▶ [The task]:
Translate this sentence from the text about BP's drilling plan into Spanish: "The plan notes that the water-injection wells will likely be drilled with water-based mud."
*** Document section ***
BP plans to dispose of the water-based mud cuttings from the top two hole sections on the seabed, while the water-based mud cuttings from the middle hole will be discharged to the seabed after cleaning and mud removal. Currently oil-based mud cuttings are shipped to shore for treatment and disposal, although the company is also considering offshore treatment of the cuttings.

For the 81⁄2-in., BP may use various types of completion equipment that may include stand-alone screens, expandable screens, or openhole gravel packs. BP expects sand fill as the main likely well problem in the field.

The plan notes that the water-injection wells will likely be drilled with water-based mud.

In its drilling schedule, BP has also incorporated a well workover every year with an average duration of 60 days.

Subsea infrastructure

The plan calls for the use of the existing infrastructure including all of the existing production and water injection wells.
*** Available data ***
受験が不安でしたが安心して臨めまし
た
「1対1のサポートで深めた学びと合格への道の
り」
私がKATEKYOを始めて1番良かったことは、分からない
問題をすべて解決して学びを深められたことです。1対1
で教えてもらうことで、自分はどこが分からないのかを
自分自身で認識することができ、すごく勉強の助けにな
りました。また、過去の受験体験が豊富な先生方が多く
***
*** Available data ***
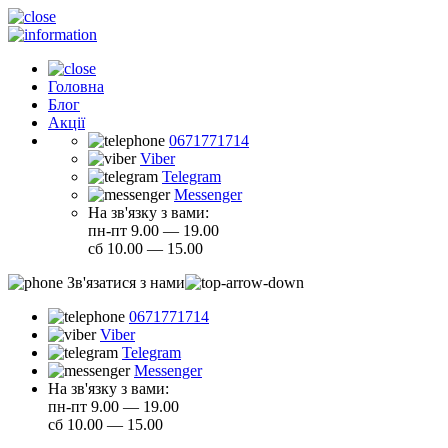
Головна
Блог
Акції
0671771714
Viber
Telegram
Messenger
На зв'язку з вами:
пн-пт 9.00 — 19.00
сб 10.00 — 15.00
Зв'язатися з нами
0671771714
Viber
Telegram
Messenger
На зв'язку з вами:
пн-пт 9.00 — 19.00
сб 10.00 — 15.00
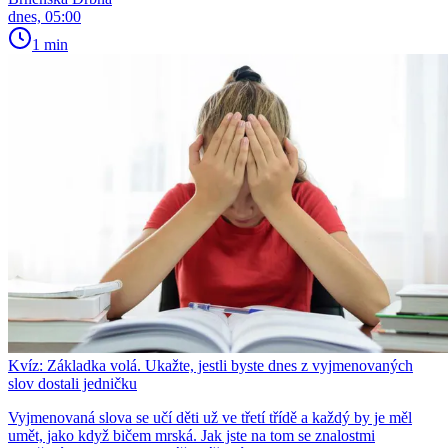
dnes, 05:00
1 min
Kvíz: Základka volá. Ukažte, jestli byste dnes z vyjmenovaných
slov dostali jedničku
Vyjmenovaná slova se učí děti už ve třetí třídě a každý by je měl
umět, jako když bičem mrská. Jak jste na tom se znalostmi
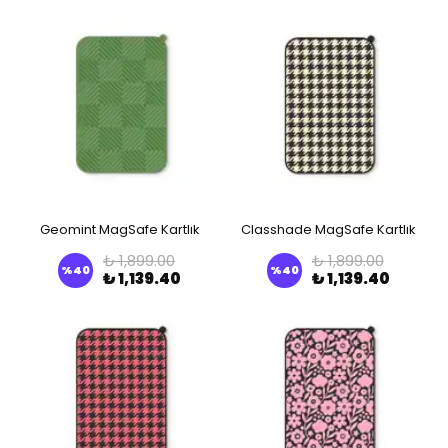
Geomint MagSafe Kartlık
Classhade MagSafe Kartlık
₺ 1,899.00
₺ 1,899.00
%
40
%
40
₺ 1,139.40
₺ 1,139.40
***
*** Available data ***
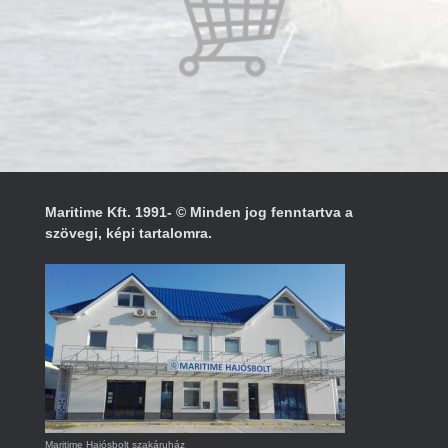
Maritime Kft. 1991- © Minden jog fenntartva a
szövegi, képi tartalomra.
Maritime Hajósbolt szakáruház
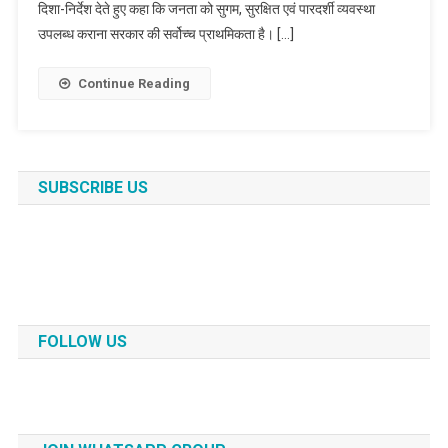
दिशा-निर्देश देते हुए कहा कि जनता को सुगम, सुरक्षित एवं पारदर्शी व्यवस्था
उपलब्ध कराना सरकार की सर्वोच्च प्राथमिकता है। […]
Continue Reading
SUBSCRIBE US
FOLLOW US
***
▶ [Response area]:
El plan señala que los pozos de inyección de agua probablemente se perforarán con lodo a base de agua.